DJ Renner, author of The Adventures of Silas Freethorn: A Puritan Tale
Self-Publisher’s Showcase: Today we are joined by DJ Renner, author of The Adventures of Silas Freethorn. Welcome to the Showcase Lounge, Darrin.
DJR: Thank you for having me.
SPS: For any of our readers that haven’t come across your work previously, can you take a moment to tell us all a little about yourself and your work?
DJR: I am a social studies teacher in upstate New York. The Adventures of Silas Freethorn was my first book. I always wanted to get into writing but instead became a sporting goods sales representative and then a teacher. I work a lot with the English Department in my school on projects. We are constantly searching for historical fiction that can be used to link our curriculums. My first book was written to fit a need for early North American colonization adventure that we were struggling to find a book for. The setting for the book is the mid-1600’s and the main character grows up in Puritan New England before being forced to flee.
SPS: What are your perfect writing conditions, and how often do you write?
DJR: Late at night after my three children have gone to bed. All three are athletes and I coach at my school so most of my writing is done late or for full days on a school break or summer vacation. I am constantly taking notes and planning when working on a book to be ready for those writing opportunities when they arrive.
SPS: Can you put your finger on the moment where you decided that you wanted to publish your work?
DJR: When the idea for the Silas Freethorn book came to me in early 2013. All the literature I had come across for early colonization was based in English, Spanish, French, or Native American Indian cultures. It occurred to me to write an adventure book that took one character through all these cultures. It was always my goal to eventually publish but really became a reality when my wife read it and gave her stamp of approval.
SPS: Why do you think it is that you have found yourself writing in the style that you do?
DJR: To find historical fiction that appeals to the English teacher I work with, we have read nearly a hundred books over the last 15 years. I am also the Middle School Book Club advisor at my school and constantly read Young Adult titles. I’m sure this combination has influenced my style.
SPS: What would you say, if anything, best differentiates you from other authors?
DJR: It is easiest to answer this with feedback readers have given me. People seem to enjoy that the story contains adventure and a strong male role model but also an innocent love story that shows a sensitive side to my writing.
SPS: Where does the inspiration for your work come from?
DJR: The desire to write books that have an emotional impact on the reader, like my favorite young adult authors R.J. Polacio, John Green, and Karen Hesse consistently accomplish.
SPS: Have you received a favourite review of your work?
DJR: Rhonda Triller from The Post Star Newspaper wrote a nice piece for an article on local authors.
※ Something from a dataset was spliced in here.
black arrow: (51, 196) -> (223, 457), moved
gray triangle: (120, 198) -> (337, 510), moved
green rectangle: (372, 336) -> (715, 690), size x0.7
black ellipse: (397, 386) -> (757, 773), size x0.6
The reviews that have impacted me the most are those by older readers that have praised Silas Freethorn for taking them on a trip down memory lane of their middle school years in a very entertaining way.
SPS: What’s next on the self-publishing horizon for yourself?
DJR: Raising Dad, Using Middle School Rules is in the late editing stages. Written from the perspective of an eighth grade girl and her seventh grade brother, they struggle to hold their family together after experiencing a tragedy. The girl uses school rules she has learned to guide her through emerging challenges at home and in school. Each chapter title is a school rule. I am very excited about the positive reaction from my first group of readers. I also have a professional article that is going to appear in the next edition of NYSEC’s publication, The English Record.
SPS: Was the Self-Published/Indie-Published route always your preferred route for your work?
DJR: No, but after speaking to some people in publishing and learning about the differences between traditional and self publishing it seemed like the better option for me. Being a teacher, coach, and parent are also big parts of my life. It’s nice to be able to write when I can, with no pressure of deadlines, for now.
SPS: Has the experience so far been all that you thought it would be?
DJR: It has been rewarding in many ways. I was not prepared for the fact that marketing would be a whole other job, that now shares time with finding opportunities to write. I’ve always been kind of private in my personal life. I’m now on Facebook, Twitter, Instagram, and learning to adjust to sharing my journey.
SPS: If you could give one piece of advice for someone looking to get into writing, what would it be?
DJR: Before you publish, do a lot of research on the marketing aspect.
SPS: Before we bring this interview to a close, it’s your chance to name-drop. Anyone who you feel is deserving of more recognition at present or someone whose writing you have recently enjoyed? Now is your chance to spread the word…
DJR: Rebecca Rupp, Megan Abbott, JD Spero all have great books I have recently read.
SPS: Thank you for joining us today, and all the best for the future.
DJR: I have really enjoyed the opportunity.